SELECTED PASSAGE.
+ + +
Thursday, 4 March 2010

Building Blocks

This is a slightly nerdy post, for which I make no apology. But you do deserve a warning.

I like buildings.

There. I said it. I work in property, but really at quite a functional level. It never crossed my mind to be architect and to be able to frame the appearance of a place, but I don't know that I would have had the vision for it anyway. A unique career - deeply technical and scientific, but vastly creative and imaginative. Geniuses, basically.

Modern architecture is a wildly creative thing! A sort of functional art form. I love the idea of an architect sitting down with a blank sheet of paper, and creating a masterpiece which is not only beautiful, but has purpose, and is a feat of engineering.


Frank Gehry's Guggenheim Museum, Bilbao

In the 1960's, when the average architect consumed enough mind altering drugs to kill a donkey, some of the most miserable concrete boxes were thrown up. I'm right with Prince Charles on this - the National Theatre DOES look like a nuclear power station. Birmingham Central Library DOES look like an incinerator. Most of all though, they are boring. Bo-oo-ring.
+ + +
RECORDED INFORMATION.
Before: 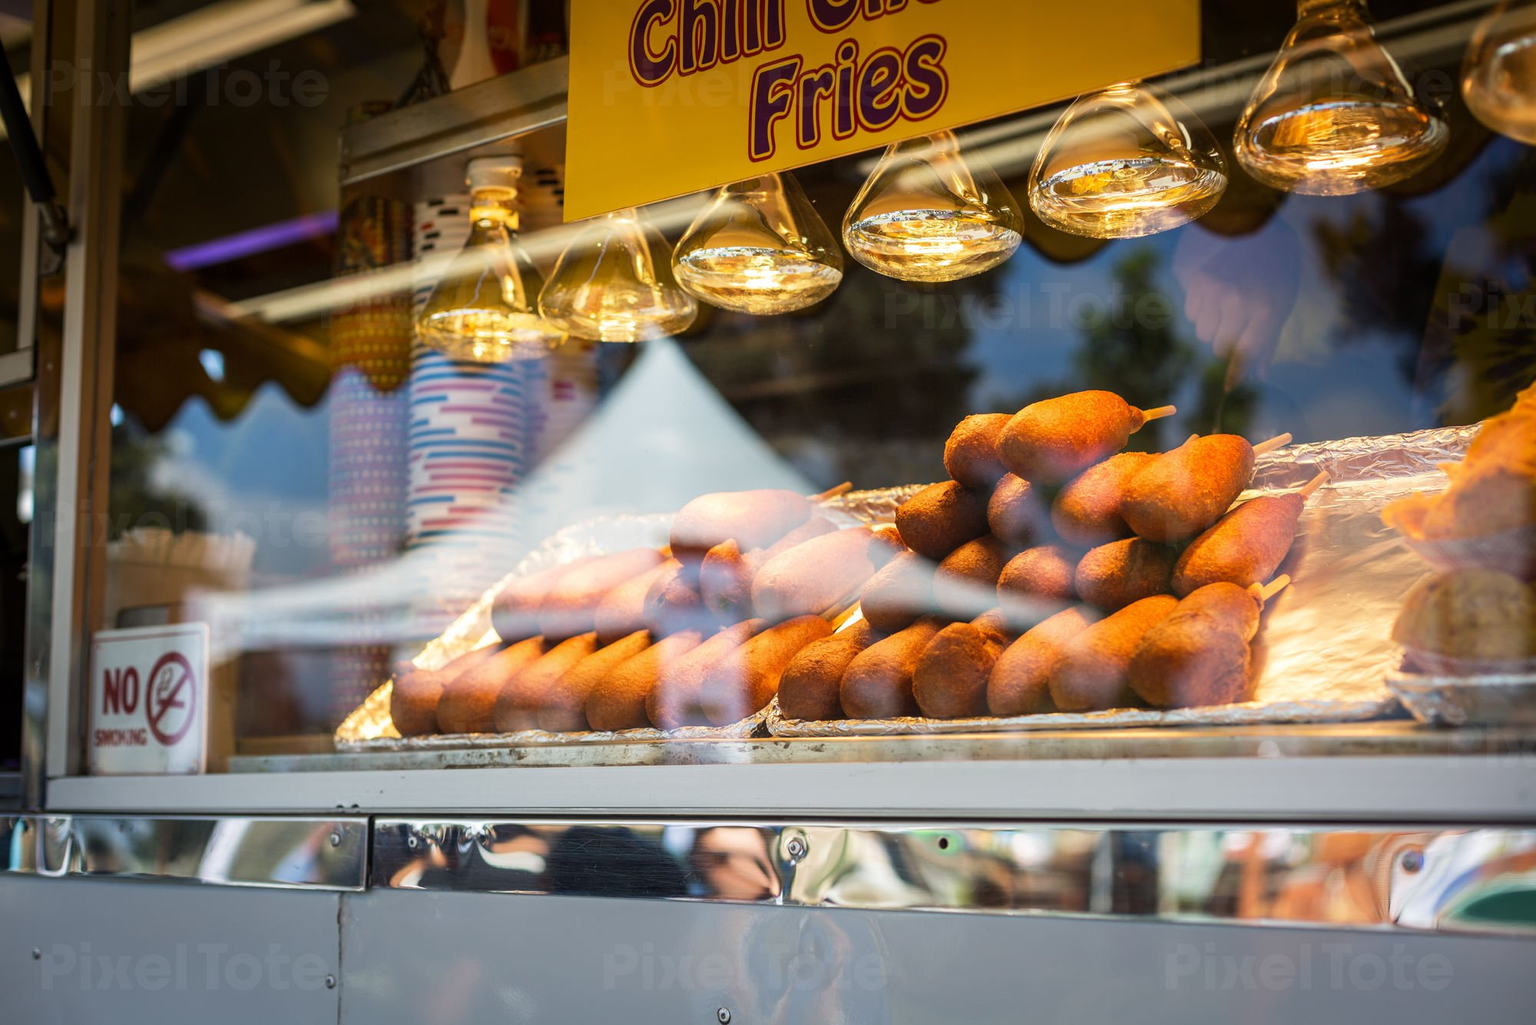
+ + +
STATED GOAL.
Please extend the blog post about architecture, picking up right after its final sentence.

THE RESPONSE.
And these architectural blunders put people off concrete buildings entirely, conjuring up images of council estates and crematoriums, and that is a great waste.


Frank Lloyd Wright's Solomon R Guggenheim Museum, New York (built of concrete!)

The Guggenheim in New York took fifteen years (FIFTEEN YEARS!) to design, specifically for the purpose of displaying modern art, but when the building as opened in 1959, 21 of the worlds most promising modern artists of the time wrote to Mr Guggenheim to say that they wouldn't have their work show there. They were worried, you see, that the building would outshine their own creations. OK, so admittedly, this might mean that the point was temporarily missed, but what a fabulous credit to a building as a work of art. And these days, of course, artists would sell a kidney to have their work shown here. It's all good. And it's all cast in concrete, but not a bunker in sight.

There is no limit now to the lengths that we can go to to create something beautiful and perfectly formed. Architects are willing to design something that requires an extraordinary amount of work to create, purely because it fits their own vision. I love the indulgence of it all!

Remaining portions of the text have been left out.